Disclaimer: This post mostly links to resources I've made. I feel somewhat bad about this, sorry! Transformer MI is a pretty young and small field and there just aren't many people making educational resources tailored to it. Some links are to collations of other people's work, and I link to more in the appendix.
Feel free to just skip the intro and read the concrete steps
The point of this post is to give concrete steps for how to get a decent level of baseline knowledge for transformer mechanistic interpretability (MI). I try to give concrete, actionable, goal-oriented advice that I think is enough to get decent outcomes - please take this as a starting point and deviate if something feels a better fit to your background and precise goals!

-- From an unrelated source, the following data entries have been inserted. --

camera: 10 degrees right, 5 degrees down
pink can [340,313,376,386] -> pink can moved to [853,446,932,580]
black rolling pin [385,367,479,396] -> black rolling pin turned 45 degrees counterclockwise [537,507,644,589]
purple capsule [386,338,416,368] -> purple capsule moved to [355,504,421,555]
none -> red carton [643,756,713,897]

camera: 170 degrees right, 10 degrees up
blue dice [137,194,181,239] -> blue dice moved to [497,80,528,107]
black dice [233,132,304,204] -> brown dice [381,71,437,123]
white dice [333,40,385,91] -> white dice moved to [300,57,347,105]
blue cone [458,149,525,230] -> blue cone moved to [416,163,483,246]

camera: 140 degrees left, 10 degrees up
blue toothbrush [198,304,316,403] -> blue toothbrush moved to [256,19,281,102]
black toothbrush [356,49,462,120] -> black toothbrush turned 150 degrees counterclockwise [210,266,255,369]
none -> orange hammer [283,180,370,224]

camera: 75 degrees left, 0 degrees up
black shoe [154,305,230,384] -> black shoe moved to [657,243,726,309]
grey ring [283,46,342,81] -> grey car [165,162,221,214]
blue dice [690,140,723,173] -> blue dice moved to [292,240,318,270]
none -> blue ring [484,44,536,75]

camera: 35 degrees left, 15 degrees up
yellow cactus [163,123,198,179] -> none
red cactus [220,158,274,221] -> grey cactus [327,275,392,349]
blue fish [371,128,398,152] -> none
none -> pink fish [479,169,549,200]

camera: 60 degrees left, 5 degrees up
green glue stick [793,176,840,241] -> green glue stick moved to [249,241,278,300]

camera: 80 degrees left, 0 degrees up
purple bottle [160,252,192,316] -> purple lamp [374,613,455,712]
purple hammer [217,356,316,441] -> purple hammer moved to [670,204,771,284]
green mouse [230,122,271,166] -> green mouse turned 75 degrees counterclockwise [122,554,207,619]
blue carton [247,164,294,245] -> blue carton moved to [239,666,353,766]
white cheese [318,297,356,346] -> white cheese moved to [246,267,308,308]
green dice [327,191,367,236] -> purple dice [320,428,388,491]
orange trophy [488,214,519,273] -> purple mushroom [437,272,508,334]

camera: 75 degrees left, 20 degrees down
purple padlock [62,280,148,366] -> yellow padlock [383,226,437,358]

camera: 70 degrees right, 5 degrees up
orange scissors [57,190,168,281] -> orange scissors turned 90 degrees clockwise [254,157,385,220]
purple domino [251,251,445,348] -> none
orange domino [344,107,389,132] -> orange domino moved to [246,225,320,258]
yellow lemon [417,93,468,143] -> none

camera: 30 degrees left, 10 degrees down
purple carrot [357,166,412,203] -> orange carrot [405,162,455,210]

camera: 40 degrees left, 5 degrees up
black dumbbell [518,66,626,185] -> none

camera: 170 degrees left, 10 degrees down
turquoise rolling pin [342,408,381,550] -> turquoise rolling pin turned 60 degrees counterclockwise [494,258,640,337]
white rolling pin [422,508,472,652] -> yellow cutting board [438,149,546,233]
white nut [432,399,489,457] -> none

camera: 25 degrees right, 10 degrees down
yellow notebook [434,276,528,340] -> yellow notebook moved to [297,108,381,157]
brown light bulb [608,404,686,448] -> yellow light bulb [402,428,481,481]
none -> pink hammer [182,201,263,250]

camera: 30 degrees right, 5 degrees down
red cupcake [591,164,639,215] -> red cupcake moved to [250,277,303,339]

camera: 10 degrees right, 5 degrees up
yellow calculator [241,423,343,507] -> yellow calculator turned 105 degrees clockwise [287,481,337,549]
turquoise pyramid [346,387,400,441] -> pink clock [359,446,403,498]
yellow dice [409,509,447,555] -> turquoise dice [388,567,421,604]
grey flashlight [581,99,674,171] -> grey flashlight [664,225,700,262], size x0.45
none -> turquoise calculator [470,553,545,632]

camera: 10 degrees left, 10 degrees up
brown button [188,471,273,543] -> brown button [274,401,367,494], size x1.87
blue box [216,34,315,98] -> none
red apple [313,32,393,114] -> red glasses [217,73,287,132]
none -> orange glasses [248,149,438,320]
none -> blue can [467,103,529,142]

A core belief I have about learning mechanistic interpretability is that you should spend at least a third of your time writing code and playing around with model internals, not just reading papers. MI has great feedback loops, and a large component of the skillset is the practical, empirical skill of being able to write and run experiments easily. Unlike normal machine learning, once you have the basics of MI down, you should be able to run simple experiments on small models within minutes, not hours or days. Further, because the feedback loops are so tight, I don’t think there’s a sharp boundary between reading and doing research. If you want to deeply engage with a paper, you should be playing with the model studied, and testing the paper’s basic claims.
The intended audience is for people new-ish to Mechanistic Interpretability but who know they want to learn about it - if you have no idea what MI is, check out this Mech Interp Explainer, Circuits: Zoom In or Chris Olah’s overview post.
Here’s an outline of what I mean when I say “a decent level of baseline knowledge”
A set of goal oriented steps that I think are important for getting the fundamental skills. If you feel comfortable meeting the success criteria of a step, feel free to skip it.
Callum McDougall has made a great set of tutorials for mechanistic interpretability and TransformerLens, with exercises, solutions and beautiful diagrams. This section is in large part an annotated guide to those!
A slightly less concrete collection of different strategies to further explore the field. These are different options, not a list to follow in order. Read all of them, notice if one jumps out at you, and dive into that. If nothing jumps out, start with the “exploring and building on a paper” route. If you spend several weeks in one of these modes and feel stuck, you should zoom out and try one of the other modes for a few days! Further, it’s useful to read through all of the sections, the tips and resources in one often transfer!
Find a paper you’re excited about and try to really deeply engage with it, this means both running experiments and understanding the ideas, and ultimately trying to replicate (most of) it. And if this goes well, it can naturally transition into building on the paper’s ideas, exploring confusions and dangling threads, and into interesting original research.
Find a problem in MI that you’re excited about, and go and try to solve it! Note: A good explicit goal is learning and having fun, rather than doing important research. Doing important original research is just really hard, especially as a first project without significant mentorship! Note: I expect this to be a less gentle introduction than the other two paths, only do this one first if it feels actively exciting to you! Check out this blog post and this walkthrough for accounts of what the actual mech interp research process can look like.
Go and read around the field. Familiarise yourself with the existing (not that many!) papers in MI, try to understand what’s going on, big categories of open problems, what we do and do not know. Focus on writing code as you read and aim to deeply understand a few important papers rather than skimming many.
See Apart’s Interpretability Playground for a longer list, and a compilation of my various projects here
Thank you for your efforts in organizing and outlining the learning steps, Neel. I found the inclusion of concrete success criteria to be very helpful. I was wondering if you might be able to provide an estimated time indication for each step as well. I believe this would be useful not only to myself but to others as well. In particular, could you provide rough time estimates for the four steps in the "Getting the Fundamentals" part of the curriculum?
Er, I'm bad at time estimates at the best of times. And this is a particularly hard case, because it's going to depend wildly on someone's prior knowledge and skillset and you can choose how deep to go, even before accounting for general speed and level of perfectionism. Here are some rough guesses:
ML pre-reqs 10-40h
Transformer implementation 10-20h
Mech Interp Tooling 10-20h
Learning about MI Field 5-20h
But I am extremely uncertain about these. And I would rather not put these into the main post, since it's easy to be misleading and easy to cause people to feel bad if they think they "should" get something done in <20h and it actually takes 60 to do right. I'd love to hear how long things take you if you try this!
Bad question, but curious why it's called "mechanistic"?
Many forms of interpretability seek to explain how the network's outputs relate high level concepts without referencing the actual functioning of the network. Saliency maps are a classic example, as are "build an interpretable model" techniques such as LIME.
In contrast, mechanistic interpretability tries to understand the mechanisms that compose the network. To use Chris Olah's words:
Mechanistic interpretability seeks to reverse engineer neural networks, similar to how one might reverse engineer a compiled binary computer program.
Or see this post by Daniel Filan.
Thanks! That's a great explanation, I've integrated some of this wording into my MI explainer (hope that's fine!)